Twickenham, 25 chilometri dal centro di Londra, 25 anni luce dentro la leggenda: più che cattedrale, fortezza e come tutte le fortezze, anche quelle che hanno la fama di inespugnabili, destinate a cadere.
Non solo l’hanno conquistata le tre grandi degli antipodi, ma anche l’Argentina (la prima volta con una full house di Todeschini) e più di recente anche le Fiji. Francia, Galles e Scozia là, nella contea del Middlesex, hanno scritto e tramandato pagine memorabili. Dodici anni or sono, 10 marzo 2013, non è andata lontana dall’impresa l’Italia, quando riuscì a zittire gli 82.000 cantori, costretti a un sommesso brusio, mettendo da parte una sicurezza che può sconfinare nell’arroganza.
Una partita scandita dai calci di Toby Flood, da quelli di un altro “cordobes” dal piede prezioso, Luciano Orquera, dalla meta di Luke McLean che alla fine sarebbe risultata l’unica in quel pomeriggio di fine inverno. Nel punteggio, 18-11, abitano l’orgoglio e il rimpianto.
Sul pianeta proibito era sbarcato nel ’52 Paolo Rosi: Rosslyn Park-Resto d’Europa per il 75° anniversario del vecchio club. “Una finta a destra, una finta a sinistra e so’ annato in mezzo ai pali”, raccontava The Voice del rugby, dell’atletica, del pugilato e sembrava una saga: Twickenham era una Mecca, una Shangri-la, una fortezza Bastiani del rugby.

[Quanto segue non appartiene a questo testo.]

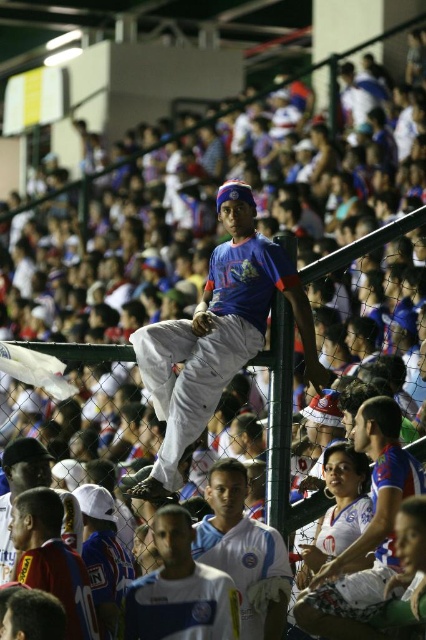
Based on the coordinates provided, which object is located at point (244, 552) in the image?

The point (244, 552) corresponds to the white matte jersey at center.

You are a photographer at the sports event. You need to capture a photo that includes both the white matte jersey at center and the white jersey at lower left. Based on their positions, which jersey should you focus on first to ensure both are in frame?

The white matte jersey at center is located below the white jersey at lower left, so you should focus on the white jersey at lower left first to ensure both are in frame.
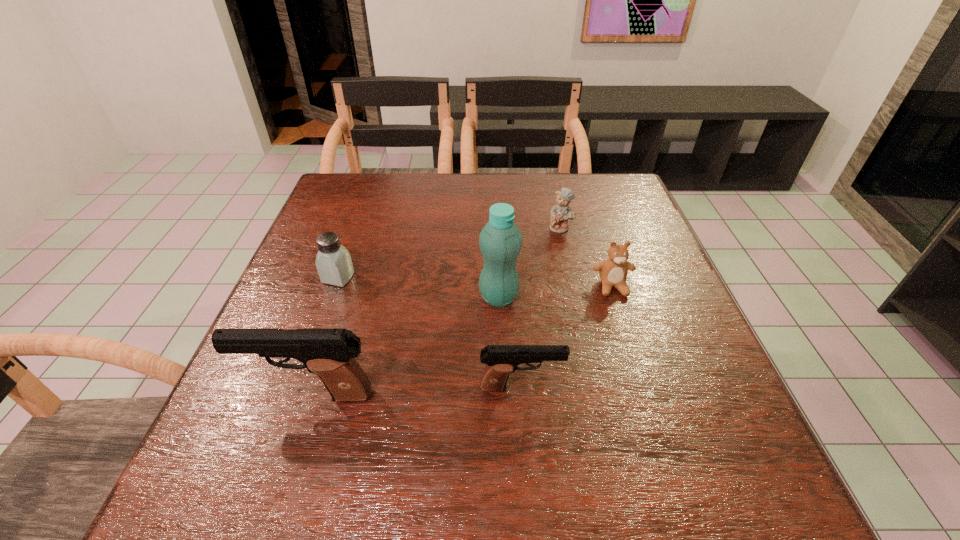
You are a GUI agent. You are given a task and a screenshot of the screen. Output one action in this format:
    pyautogui.click(x=<x>, y=<y>)
    Task: Click on the vacant place for an extra pistol on the right
    This screenshot has height=540, width=960.
    Given the screenshot: What is the action you would take?
    pyautogui.click(x=725, y=380)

“Nel marzo del ’74 giocammo in Inghilterra con Middlesex, Sussex e Oxfordshire, tutte perse con onore e pacche sulle spalle. Il sabato c’era Inghilterra-Galles e ci portarono a Twickenham. Trattamento di lusso: nel cestino da viaggio c’era fagiano in gelatina e una mezza di Moet Chandon”: la testimonianza è di Marco Bollesan, capitano di un’Italia che andò a misurare progressi che parevano vagiti. Twickenham era là e sembrava esserci sempre stato, grigio e solenne, la casa del rugby inglese, il posto della Rosa, il luogo dove un vecchio capitano di radici parmigiane e piemontesi, Lawrence Dallaglio, disse che “qui nessuno è benvenuto”.
Nel ’99 Twickenham ancora severo maestro. “Perché? Gridai a Leonard che mi aveva incornato alla schiena come un caprone togliendomi il respiro. Rispose con un grugnito”: ed è il racconto di un Mauro Bergamasco 20enne, spedito nella mischia per una solenne batosta, 67-7. Due anni dopo sarebbe andata anche peggio: 80-23, dopo un primo tempo giocato alla pari e un secondo che pareva la Zattera della Medusa.
“Solo le squadre mediocri si accontentano di sconfitte con il minimo scarto”: la premessa di quel che avverrà è di Sergio Parisse, capitano in eterno.